PROBLEM:
When you output the entries, begin with the first line and end with the line containing "40 mm | f8.0 |", keeping each line exactly as it is.

LISTED ENTRIES:
○ ○ ○ ○ ○ ○ ○

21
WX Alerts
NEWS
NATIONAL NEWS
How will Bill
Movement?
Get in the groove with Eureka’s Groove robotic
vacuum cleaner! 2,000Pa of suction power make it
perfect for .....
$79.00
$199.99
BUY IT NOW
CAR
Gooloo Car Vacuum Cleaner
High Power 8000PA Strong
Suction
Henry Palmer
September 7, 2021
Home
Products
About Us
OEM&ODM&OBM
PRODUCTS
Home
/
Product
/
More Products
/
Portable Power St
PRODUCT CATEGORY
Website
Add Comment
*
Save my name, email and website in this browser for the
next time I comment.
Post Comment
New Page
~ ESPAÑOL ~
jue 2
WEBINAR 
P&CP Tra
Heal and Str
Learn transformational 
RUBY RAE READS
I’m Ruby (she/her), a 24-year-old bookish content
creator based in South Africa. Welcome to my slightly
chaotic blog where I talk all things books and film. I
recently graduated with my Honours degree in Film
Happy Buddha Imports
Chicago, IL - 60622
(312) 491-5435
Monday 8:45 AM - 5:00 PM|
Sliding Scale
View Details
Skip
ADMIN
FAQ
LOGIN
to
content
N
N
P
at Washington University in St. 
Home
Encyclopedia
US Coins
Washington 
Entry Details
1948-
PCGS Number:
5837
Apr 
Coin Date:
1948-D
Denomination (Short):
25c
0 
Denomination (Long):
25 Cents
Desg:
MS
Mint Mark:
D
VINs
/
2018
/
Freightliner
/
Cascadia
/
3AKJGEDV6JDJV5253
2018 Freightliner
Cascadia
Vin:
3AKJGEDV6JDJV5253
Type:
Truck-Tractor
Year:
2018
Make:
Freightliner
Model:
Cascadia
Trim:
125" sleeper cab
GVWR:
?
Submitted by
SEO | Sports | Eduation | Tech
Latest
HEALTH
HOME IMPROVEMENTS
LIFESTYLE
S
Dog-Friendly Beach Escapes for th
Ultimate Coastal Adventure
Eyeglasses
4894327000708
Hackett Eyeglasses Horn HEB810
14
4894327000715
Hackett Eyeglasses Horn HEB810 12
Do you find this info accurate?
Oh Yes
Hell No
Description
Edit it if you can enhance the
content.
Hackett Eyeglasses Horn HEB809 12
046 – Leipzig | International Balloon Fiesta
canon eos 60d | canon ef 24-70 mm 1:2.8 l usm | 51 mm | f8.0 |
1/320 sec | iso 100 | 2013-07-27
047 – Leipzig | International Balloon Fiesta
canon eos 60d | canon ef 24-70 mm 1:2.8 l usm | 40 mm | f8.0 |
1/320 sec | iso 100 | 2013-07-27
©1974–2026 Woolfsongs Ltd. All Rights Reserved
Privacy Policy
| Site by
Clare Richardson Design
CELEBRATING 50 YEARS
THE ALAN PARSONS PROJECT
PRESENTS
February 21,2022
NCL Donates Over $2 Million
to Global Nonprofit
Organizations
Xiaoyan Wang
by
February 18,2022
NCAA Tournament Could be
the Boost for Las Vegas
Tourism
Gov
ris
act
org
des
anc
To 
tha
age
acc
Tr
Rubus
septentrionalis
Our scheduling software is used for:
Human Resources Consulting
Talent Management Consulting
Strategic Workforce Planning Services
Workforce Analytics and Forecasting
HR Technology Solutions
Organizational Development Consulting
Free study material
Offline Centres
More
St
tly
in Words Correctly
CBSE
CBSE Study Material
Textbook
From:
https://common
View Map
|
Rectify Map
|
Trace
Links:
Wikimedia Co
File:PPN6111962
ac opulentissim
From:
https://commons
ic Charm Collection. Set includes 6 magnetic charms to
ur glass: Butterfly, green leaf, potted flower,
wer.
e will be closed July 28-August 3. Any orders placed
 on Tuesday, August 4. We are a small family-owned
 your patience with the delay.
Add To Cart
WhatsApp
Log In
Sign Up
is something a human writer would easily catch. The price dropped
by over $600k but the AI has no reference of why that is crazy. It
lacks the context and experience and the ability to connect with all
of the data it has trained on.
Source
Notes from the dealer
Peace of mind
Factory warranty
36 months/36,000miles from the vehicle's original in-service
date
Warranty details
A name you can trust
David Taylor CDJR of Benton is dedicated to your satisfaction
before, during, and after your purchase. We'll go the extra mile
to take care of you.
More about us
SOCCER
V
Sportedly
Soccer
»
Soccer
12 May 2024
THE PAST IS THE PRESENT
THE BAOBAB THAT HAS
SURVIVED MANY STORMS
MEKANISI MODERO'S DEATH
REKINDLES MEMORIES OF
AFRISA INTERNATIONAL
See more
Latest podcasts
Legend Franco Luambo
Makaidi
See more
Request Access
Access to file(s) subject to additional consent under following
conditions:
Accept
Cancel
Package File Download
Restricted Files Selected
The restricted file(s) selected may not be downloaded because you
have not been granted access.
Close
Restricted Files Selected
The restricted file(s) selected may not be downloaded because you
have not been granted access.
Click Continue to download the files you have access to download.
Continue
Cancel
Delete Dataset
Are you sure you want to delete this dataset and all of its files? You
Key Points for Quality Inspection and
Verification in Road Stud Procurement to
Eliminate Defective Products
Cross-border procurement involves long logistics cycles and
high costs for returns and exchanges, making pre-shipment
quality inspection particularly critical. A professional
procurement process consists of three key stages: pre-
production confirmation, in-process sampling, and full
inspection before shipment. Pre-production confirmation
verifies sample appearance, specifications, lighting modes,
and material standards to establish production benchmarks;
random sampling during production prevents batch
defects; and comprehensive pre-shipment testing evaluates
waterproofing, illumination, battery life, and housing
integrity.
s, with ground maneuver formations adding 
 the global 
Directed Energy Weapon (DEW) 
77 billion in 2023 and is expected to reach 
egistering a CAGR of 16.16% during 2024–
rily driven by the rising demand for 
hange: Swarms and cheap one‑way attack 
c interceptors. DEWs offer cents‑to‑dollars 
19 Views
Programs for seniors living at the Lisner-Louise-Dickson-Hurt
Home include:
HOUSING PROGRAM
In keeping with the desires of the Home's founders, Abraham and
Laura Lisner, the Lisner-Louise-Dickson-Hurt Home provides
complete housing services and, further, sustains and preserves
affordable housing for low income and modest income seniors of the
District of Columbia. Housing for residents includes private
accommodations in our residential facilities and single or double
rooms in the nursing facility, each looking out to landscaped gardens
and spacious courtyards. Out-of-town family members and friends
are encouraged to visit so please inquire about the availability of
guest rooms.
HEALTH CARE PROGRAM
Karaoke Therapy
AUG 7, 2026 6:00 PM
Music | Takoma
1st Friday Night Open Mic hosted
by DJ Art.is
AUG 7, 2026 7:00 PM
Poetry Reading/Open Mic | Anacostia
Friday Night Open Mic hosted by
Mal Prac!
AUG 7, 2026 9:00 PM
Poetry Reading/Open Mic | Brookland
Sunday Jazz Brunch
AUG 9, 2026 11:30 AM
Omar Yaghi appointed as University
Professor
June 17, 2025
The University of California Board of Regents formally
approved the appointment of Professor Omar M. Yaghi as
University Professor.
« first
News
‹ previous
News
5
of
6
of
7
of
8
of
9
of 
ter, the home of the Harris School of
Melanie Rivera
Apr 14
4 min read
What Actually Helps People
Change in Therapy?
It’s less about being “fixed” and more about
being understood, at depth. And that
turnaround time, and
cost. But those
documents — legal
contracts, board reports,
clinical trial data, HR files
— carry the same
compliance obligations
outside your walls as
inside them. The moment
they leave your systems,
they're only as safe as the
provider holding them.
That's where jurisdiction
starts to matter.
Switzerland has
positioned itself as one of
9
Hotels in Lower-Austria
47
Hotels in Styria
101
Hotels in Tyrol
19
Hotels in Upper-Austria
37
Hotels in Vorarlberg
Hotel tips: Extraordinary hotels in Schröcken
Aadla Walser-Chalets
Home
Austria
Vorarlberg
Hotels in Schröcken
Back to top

○ ○ ○ ○ ○ ○ ○

RESPONSE TO THE EXERCISE:
21
WX Alerts
NEWS
NATIONAL NEWS
How will Bill
Movement?
Get in the groove with Eureka’s Groove robotic
vacuum cleaner! 2,000Pa of suction power make it
perfect for .....
$79.00
$199.99
BUY IT NOW
CAR
Gooloo Car Vacuum Cleaner
High Power 8000PA Strong
Suction
Henry Palmer
September 7, 2021
Home
Products
About Us
OEM&ODM&OBM
PRODUCTS
Home
/
Product
/
More Products
/
Portable Power St
PRODUCT CATEGORY
Website
Add Comment
*
Save my name, email and website in this browser for the
next time I comment.
Post Comment
New Page
~ ESPAÑOL ~
jue 2
WEBINAR 
P&CP Tra
Heal and Str
Learn transformational 
RUBY RAE READS
I’m Ruby (she/her), a 24-year-old bookish content
creator based in South Africa. Welcome to my slightly
chaotic blog where I talk all things books and film. I
recently graduated with my Honours degree in Film
Happy Buddha Imports
Chicago, IL - 60622
(312) 491-5435
Monday 8:45 AM - 5:00 PM|
Sliding Scale
View Details
Skip
ADMIN
FAQ
LOGIN
to
content
N
N
P
at Washington University in St. 
Home
Encyclopedia
US Coins
Washington 
Entry Details
1948-
PCGS Number:
5837
Apr 
Coin Date:
1948-D
Denomination (Short):
25c
0 
Denomination (Long):
25 Cents
Desg:
MS
Mint Mark:
D
VINs
/
2018
/
Freightliner
/
Cascadia
/
3AKJGEDV6JDJV5253
2018 Freightliner
Cascadia
Vin:
3AKJGEDV6JDJV5253
Type:
Truck-Tractor
Year:
2018
Make:
Freightliner
Model:
Cascadia
Trim:
125" sleeper cab
GVWR:
?
Submitted by
SEO | Sports | Eduation | Tech
Latest
HEALTH
HOME IMPROVEMENTS
LIFESTYLE
S
Dog-Friendly Beach Escapes for th
Ultimate Coastal Adventure
Eyeglasses
4894327000708
Hackett Eyeglasses Horn HEB810
14
4894327000715
Hackett Eyeglasses Horn HEB810 12
Do you find this info accurate?
Oh Yes
Hell No
Description
Edit it if you can enhance the
content.
Hackett Eyeglasses Horn HEB809 12
046 – Leipzig | International Balloon Fiesta
canon eos 60d | canon ef 24-70 mm 1:2.8 l usm | 51 mm | f8.0 |
1/320 sec | iso 100 | 2013-07-27
047 – Leipzig | International Balloon Fiesta
canon eos 60d | canon ef 24-70 mm 1:2.8 l usm | 40 mm | f8.0 |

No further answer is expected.